Si, pensó Sofía, vamos a comer y verás que sorpresa te llevas mañana, puta vieja.
Se sentaron a la mesa y Sofía sirvió la cena. Como siempre, los maleducados de los hermanos de Juan, empezaron a comer antes que ella terminara de servir.
—Esto está delicioso cuñada, la mejor carne que comí jamás. Esta vez, sí que te has esmerado.
—Es cierto Sofía, este cerdo está delicioso. Lo mejor que has hecho hasta el momento, sin dudas, —añadió su suegra— siéntate y come, querida.
—Sí, ¿por qué no?, si está tan sabroso como dicen… —y probó, Sofía probó.
El avión partía pasada la media noche, por eso Sofía programó su celular para que suene dos horas antes. Fingió hablar por teléfono y dijo:
—Voy a buscar a Juan, el auto que lo traía se ha roto a mitad de camino. Ustedes siéntanse como en su casa, ya vuelvo.
En el auto estaban las valijas preparadas en el baúl. Se subió y partió rumbo al aeropuerto.
Nunca más en su vida volvió a ver a esos parientes siniestros, ni a saber nada de ellos, aunque lamentó no estar ahí cuando se dieran cuenta de lo que habían comido, le habría gustado verles la cara. El avión salió a horario y todo fue sobre ruedas, o sobre alas, si lo prefieren. Sofía llegó a Canadá, desembarco, pasó unos días en un hotelucho de mala muerte y cruzó por tierra a Alaska.
Residió un tiempo en un pueblito costero y luego se mudó a Juneau. El idioma no fue un problema y ella se adaptó de maravillas a ese nuevo lugar, tan distinto al que había vivido toda la vida. Hizo amigas y amigos. Pasó por diferentes empleos cada uno mejor que el anterior. Vescatur seguía siendo su amigo y aliado, jamás podría desentenderse de él. Él la había salvado, liberado y todo le había ido tan bien… Es por eso que cuando le sugirió que busque empleo en Alaska Network on Domestic Violence & Sexual Assault*, ella no dudó. Él le explicó que debía conseguir ese empleo, porque,  en Estados Unidos, cada año, dos millones de mujeres eran violadas o acosadas físicamente por un pariente cercano, una cifra que es tres veces más alta en Alaska, y ella tenía que ayudar.

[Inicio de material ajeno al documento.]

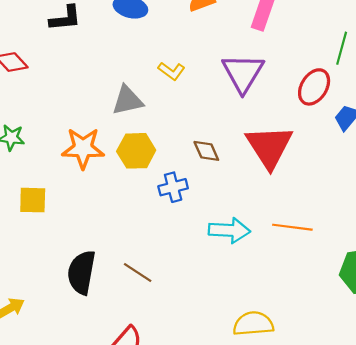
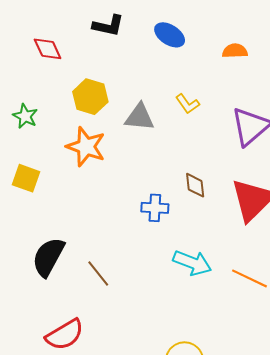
yellow hexagon: (136, 151) -> (90, 97), moved

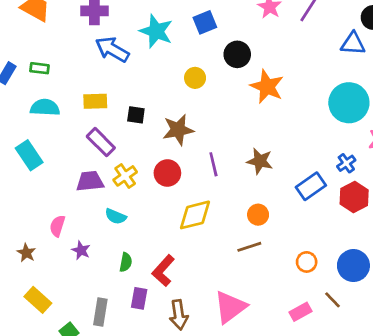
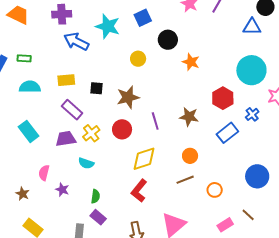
orange star: (267, 87) -> (191, 62), size x0.7
cyan rectangle: (29, 155) -> (29, 131), moved
red hexagon: (354, 197) -> (223, 98), moved
orange circle: (307, 262) -> (215, 190), moved
blue circle: (353, 266) -> (257, 176), moved
red L-shape: (163, 271) -> (139, 191), moved
purple rectangle: (139, 298) -> (98, 217), moved, turned -56

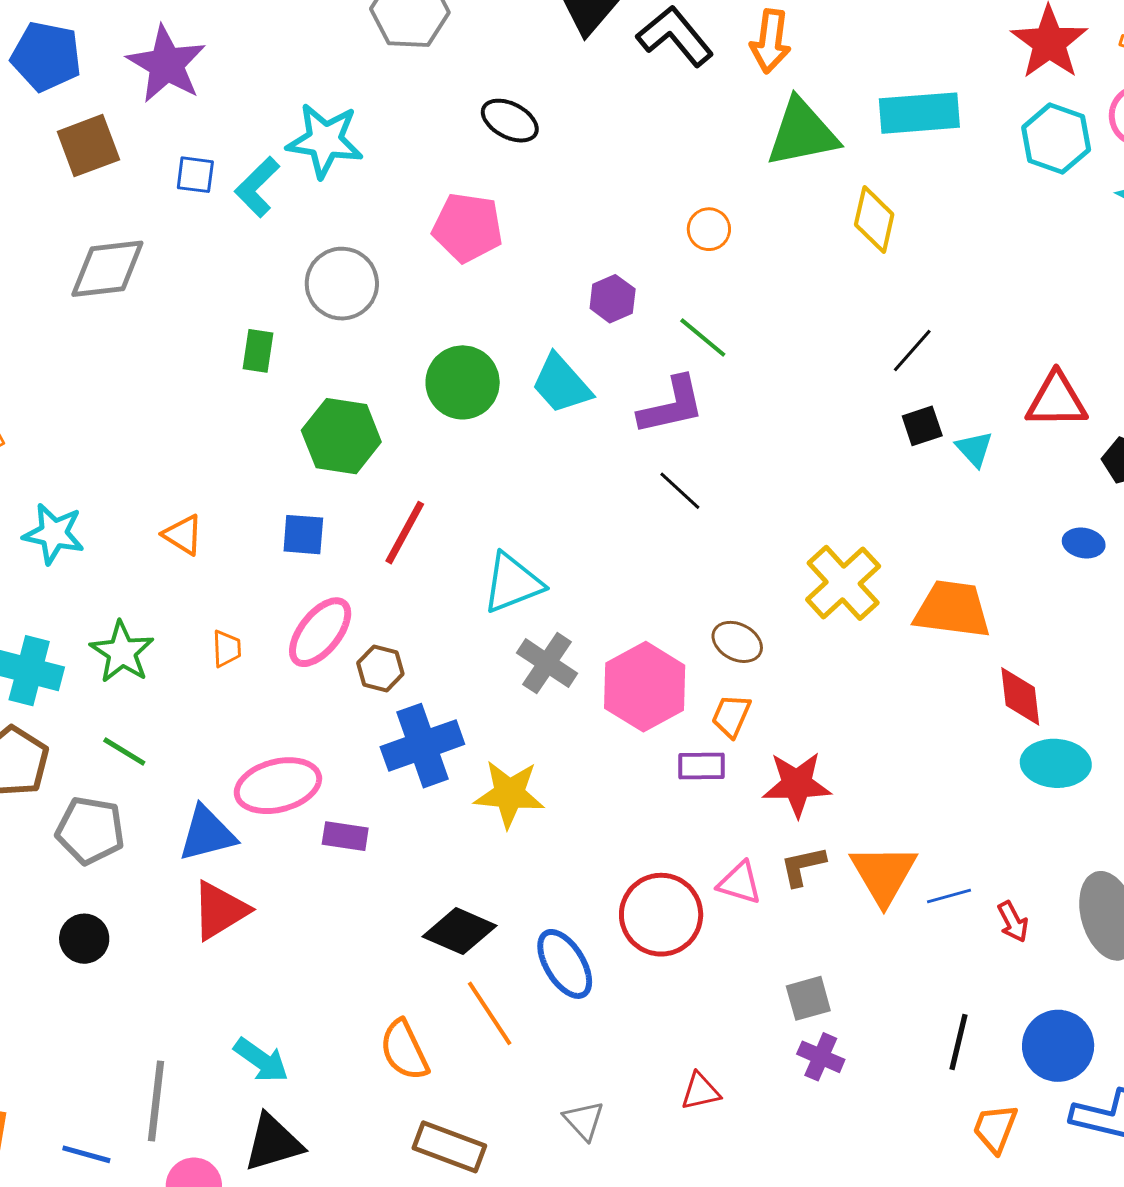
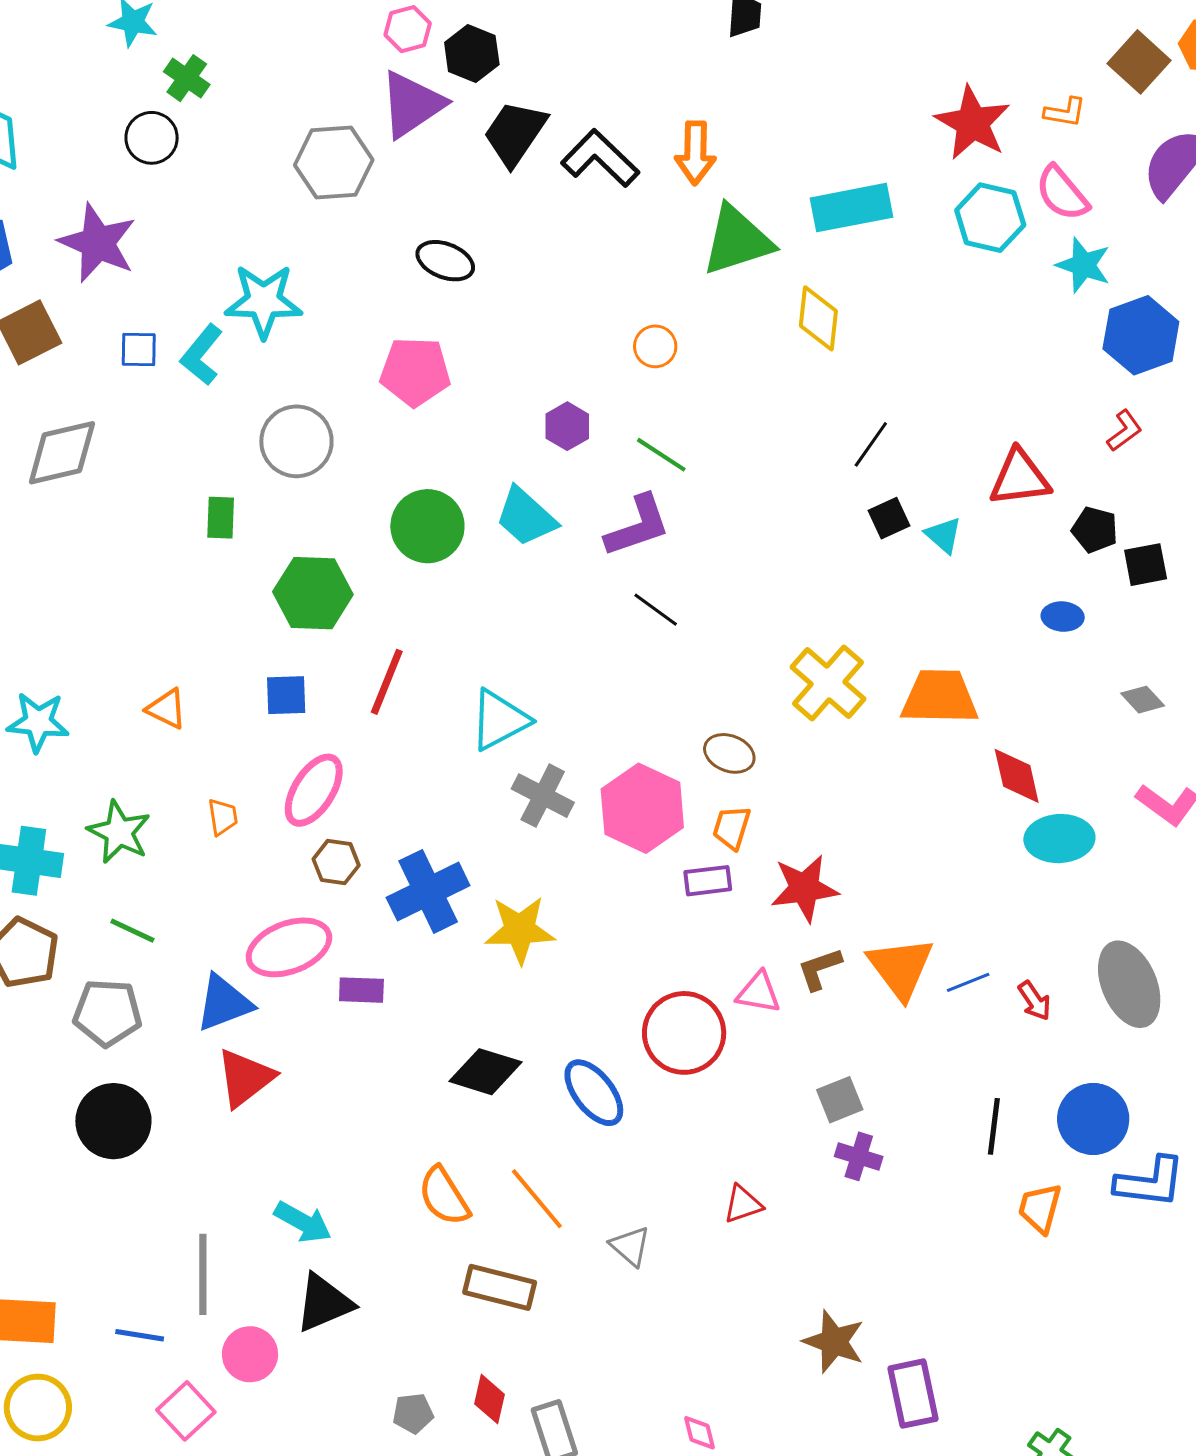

Demás está decir que Sofía consiguió el empleo, como todo lo que se proponía en esta nueva vida que tenía. Ayudó como concejera a muchas mujeres maltratadas por sus esposos, y si bien, ese era el trabajo que se le había otorgado, y ella lo cumplía a la perfección, también ayudó a la comunidad de una manera diferente, una manera que solo ella sabía.
Cuando empezaron a desaparecer esos esposos maltratadores, nadie sospechó; eran lacras humanas y todos pensaban que se habían ido para evitar el castigo de las autoridades. Nadie jamás se dio cuenta de nada. Y Sofía hace un gran favor a la comunidad que tan amablemente la acogió en sus brazos, Sofía recibe de la comunidad, lo que para ellos es basura y ella, sabiamente y con la incalculable ayuda de Vescatur, lo transforma en comida…
Fin


*Vescatur: Palabra del latín cuyo significado en español es caníbal.
* Alaska Network on Domestic Violence & Sexual Assault: Red de Alaska sobre la Violencia Doméstica y Asalto Sexual.


Consigna: que la historia transcurra en época navideña.